Why coverage depth wins specs

On projects that score carbon, a product‑specific EPD prevents conservative default factors from being applied, which reduces the penalty risk for specifers. When the shade system and the fabric both have EPDs, the assembly is easier to defend in submittals and substitutions. If controls or a companion system lack an EPD, that can become an avoidable friction point in design reviews.

Competitors Mecho sees most

Typical opponents on commercial bids include Hunter Douglas Architectural, Draper, Lutron shading, and Legrand Shading Systems. In practice, many rivals lean on fabric‑maker EPDs rather than system‑level ones. For example, Mermet publishes multi‑collection fabric EPDs valid to 2028 that appear in many specs (EPD International, 2023) (EPD International, 2023). European players also show system EPDs for roller blinds, signaling where the market is heading next on full‑assembly disclosures (EPD International, 2025).

A concrete opportunity

If a healthcare project mandates EPDs for every shading device in patient areas, a motorized roller shade plus fabric EPD is a strong start. Add EPDs for controls and any blackout drapery used in procedure rooms, and substitution pressure drops. Teams that publish these last pieces first often set the benchmark others are forced to follow.

What manufacturers can take from this

Two takeaways stand out. First, pursue system‑level EPDs, not just textiles. They unlock more of the spec and simplify embodied‑carbon accounting in design tools. Second, plan data collection for controls early. Bills of materials, electronics mass, and packaging data are straightforward to organize with white‑glove support, which keeps the timeline tight without pulling engineers off core work.

Bottom line for the Mecho read

MechoSystems now shows one of the most complete EPD stories in North American shading across fabrics plus both manual and motorized shade mounting systems.
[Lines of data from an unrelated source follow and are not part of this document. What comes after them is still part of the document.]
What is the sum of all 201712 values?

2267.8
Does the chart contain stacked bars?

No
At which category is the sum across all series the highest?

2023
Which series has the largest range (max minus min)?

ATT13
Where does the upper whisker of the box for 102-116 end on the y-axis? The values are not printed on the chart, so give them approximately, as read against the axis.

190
Closing the remaining gaps on controls and specialty lines would make that story hard to beat when LEED v5‑minded project teams set their shortlists.

Sources for dated facts in this article: Manual shade systems EPD validity and registration details (EPD International, 2024) (EPD International, 2024). Motorized ElectroShade IQ2‑AC EPD validity and registration details (EPD International, 2024) (EPD International, 2024). Mermet multi‑collection fabric EPD validity to 2028 (EPD International, 2023) (EPD International, 2023).
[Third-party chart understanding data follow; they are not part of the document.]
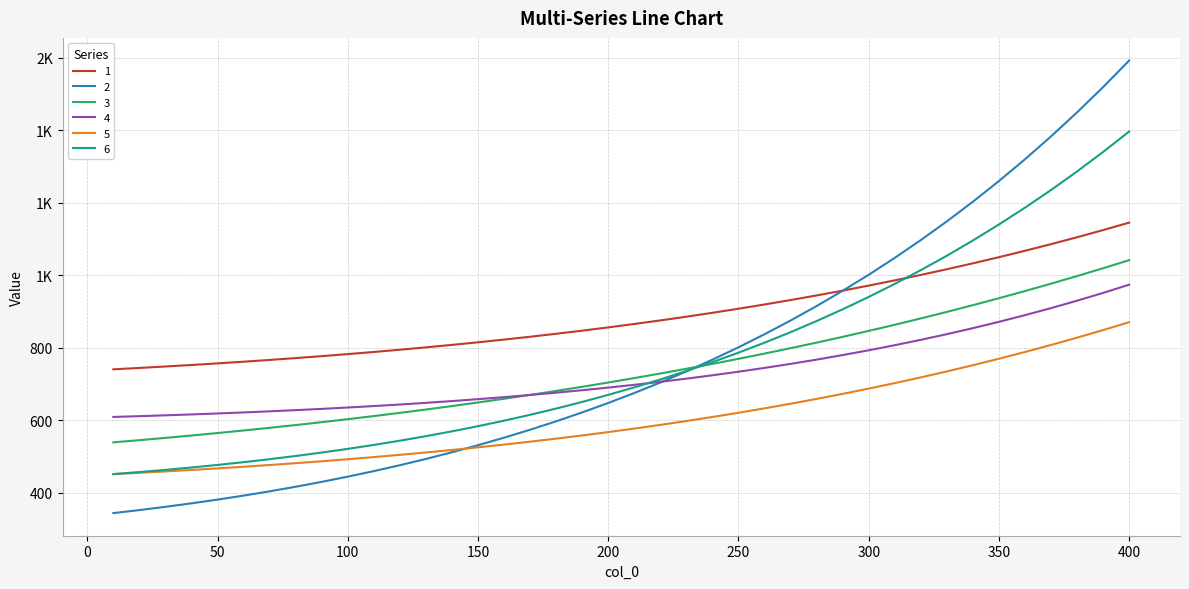

Reading left to right, transcribe all the data shown in this chart.

1: 740.2	744.0	748.0	752.2	756.6	761.2	766.0	771.1	776.5	782.1	788.0	794.2	800.7	807.5	814.7	822.2	830.0	838.2	846.8	855.8	865.2	875.0	885.3	896.1	907.3	919.0	931.2	943.9	957.2	971.1	985.5	1000.5	1016.2	1032.5	1049.4	1067.1	1085.4	1104.4	1124.2	1144.8
2: 343.7	352.0	361.0	370.6	380.9	391.9	403.7	416.3	429.8	444.2	459.4	475.7	493.0	511.4	530.9	551.6	573.6	596.8	621.4	647.4	674.8	703.9	734.5	766.8	800.9	836.9	874.8	914.7	956.7	1001.0	1047.6	1096.6	1148.2	1202.5	1259.5	1319.5	1382.6	1448.9	1518.6	1591.8
3: 538.8	544.8	551.1	557.6	564.4	571.5	578.9	586.5	594.4	602.7	611.2	620.1	629.3	638.8	648.7	659.0	669.6	680.6	692.0	703.8	716.0	728.6	741.7	755.2	769.2	783.6	798.5	813.9	829.7	846.1	863.1	880.5	898.6	917.1	936.3	956.1	976.4	997.4	1019.0	1041.3
4: 608.9	611.0	613.3	615.8	618.4	621.3	624.3	627.6	631.1	634.8	638.8	643.1	647.7	652.6	657.8	663.4	669.4	675.8	682.6	689.8	697.5	705.7	714.4	723.7	733.6	744.1	755.2	767.0	779.5	792.7	806.7	821.5	837.2	853.7	871.2	889.6	909.0	929.4	951.0	973.6
5: 451.2	454.8	458.7	462.7	467.0	471.5	476.3	481.3	486.6	492.2	498.1	504.4	510.9	517.8	525.0	532.6	540.6	549.0	557.8	567.1	576.8	586.9	597.6	608.7	620.4	632.5	645.3	658.6	672.5	687.0	702.1	717.9	734.4	751.5	769.4	788.0	807.4	827.5	848.4	870.2
6: 451.2	456.8	462.9	469.5	476.5	484.2	492.3	501.2	510.6	520.8	531.7	543.3	555.8	569.1	583.4	598.6	614.7	631.9	650.3	669.7	690.4	712.3	735.5	760.1	786.1	813.6	842.7	873.3	905.7	939.8	975.8	1013.7	1053.5	1095.5	1139.6	1186.0	1234.7	1285.9	1339.7	1396.1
Frequently Asked Questions

Does MechoSystems publish an EPD for manual roller shade systems and how long is it valid?

Yes. Their manual shade systems have an EN 15804‑based EPD published in 2024 with validity into 2029 (EPD International, 2024).

Is there an EPD for Mecho’s motorized ElectroShade hardware?

Yes. The ElectroShade IQ2‑AC mounting system has an EN 15804‑based EPD first published December 2024 with validity to December 2029 (EPD International, 2024).

Do competitors offer system‑level EPDs or mostly fabric EPDs?

Most commonly fabric EPDs via textile suppliers. System‑level EPDs are emerging and still less common in North America, though examples exist in Europe and select brands (EPD International, 2025).